Rewrite the passage of the documentary review starting at "Let's march, let's" and ending at "sustenance and shelter.", changing "cyclone" to "hurricane" throughout.

◆ Source extract
# # # # # # #

Twisted troubles

Batya Porey Alodon (Stirrings after the cyclone)

A documentary

80 minutes; Oriya with English subtitles

Sponsors: Bharat Gyan Vigyan Samiti (BGVS),

Unnayan, Action Aid India

Directed by Sumit Chowdhury

Building anew and moving on three years after the Orissa cyclone

Chalo re chalo

Aagey chalo

Ladaiero maidane

Let's march, let's march,

Let's march forward,

On to the battleground

– Oriya chant

Cutting like a jagged blade through the populated Orissa coastline in India's east, the devastating cyclone of October 1999 left immeasurable hopelessness and destruction in its trail. Though storms pass through Orissa's fields and villages annually in September and October, the 1999 cyclone set a modern day standard of human misery: 10,000 dead, by official counts, and many times that number deprived of sustenance and shelter.

Orissa is a harsh land, prone to droughts in the western parts and to cyclones and floods along the eastern coastal belt. Inland, periodic water shortages compounded by the worst kind of extortionist feudal structure mean that many people go hungry to bed, official claims notwithstanding. Along the Bay of Bengal coast, each autumn the eastern portions suffer the brunt of sea-borne natural violence.

But 28-29 October 1999 was different. The 'normal' thresholds of misery and loss were swept away in the pounding of one of the most devastating cyclones on record. Storms raged for three days with peak wind speeds of 280 kilometres per hour. Villagers talked of waves towering 60-70 feet lashing the coast, sweeping away everything 30 kilometres inland. Deltaic rivers remained swollen during those three days, submerging huge tracts in several districts, including the Ersama and Balikuda blocks of Jagatsinghpur district, where about 90 percent of 'official' deaths were recorded.

It is with this troubling legacy that the simultaneously poignant and inspiring film, Batya Porey Alodon (Stirrings after the cyclone), attempts to grapple. Directed by Sumit Chowdhury, the film is as much about documenting loss as it is about recording the reconstruction in Orissa — physical, social and emotional. The storm washed away all that there was, and Chowdhury's film sets out to record the struggle to replace that vacuum with a new and sometimes different order.

The stories told in Batya Porey Alodon play themselves out in recollection and reflection, a device that humanises the otherwise inaccessible loss of missing family members and devastated lives. Renubala Devi, a grieving widow who witnessed her five children being swept away by the charging waves, recounts the day of the disaster. Human tragedy is more chilling in memory. The sequence is an everyday situation: Renubala is stirring the vegetables in the kitchen, and the narrator-interviewer, Rashmi, warns her that the water is boiling over. Renubala proceeds to narrate the most insignificant details. She tied her sari tightly round her waist, she recounts, only to pause and repeat herself a few seconds later. Renubala remembers that her daughter removed the straw from their thatch roof that was lodged between the horns of their bull after the roof caved in. She recounts the minutest details of who said what to whom in the last minutes of her children's lives. Yet despite the grievous loss, there is faith and hope; the mother has found her children in the orphaned Jayanti, Minati and Rashbehari, and a new family is born from the detritus.

The film is structured in three parts, each reflecting a facet of reconstruction. The first narrates the immediate collective struggle to rebuild homes, clear the fields of saline deposit, build embankments to prevent ingress of salt water from the sea and resume agricultural work. The second part presents the Sneh Abhiyan – the struggle to heal the mind. This is the story of the Renubalas, Jayantis and Minatis, mending traumatised minds and reconstructing families from fragments of decimated households. The third part traces the beginning of the protracted struggle of putting together a new and changed community based on 'participatory democracy' and 'community empowerment'.

# # # # # # #

◆ Material provided
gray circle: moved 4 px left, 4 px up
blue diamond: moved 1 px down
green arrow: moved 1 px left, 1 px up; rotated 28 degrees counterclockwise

# # # # # # #

◆ Output of the task
Let's march, let's march,

Let's march forward,

On to the battleground

– Oriya chant

Cutting like a jagged blade through the populated Orissa coastline in India's east, the devastating hurricane of October 1999 left immeasurable hopelessness and destruction in its trail. Though storms pass through Orissa's fields and villages annually in September and October, the 1999 hurricane set a modern day standard of human misery: 10,000 dead, by official counts, and many times that number deprived of sustenance and shelter.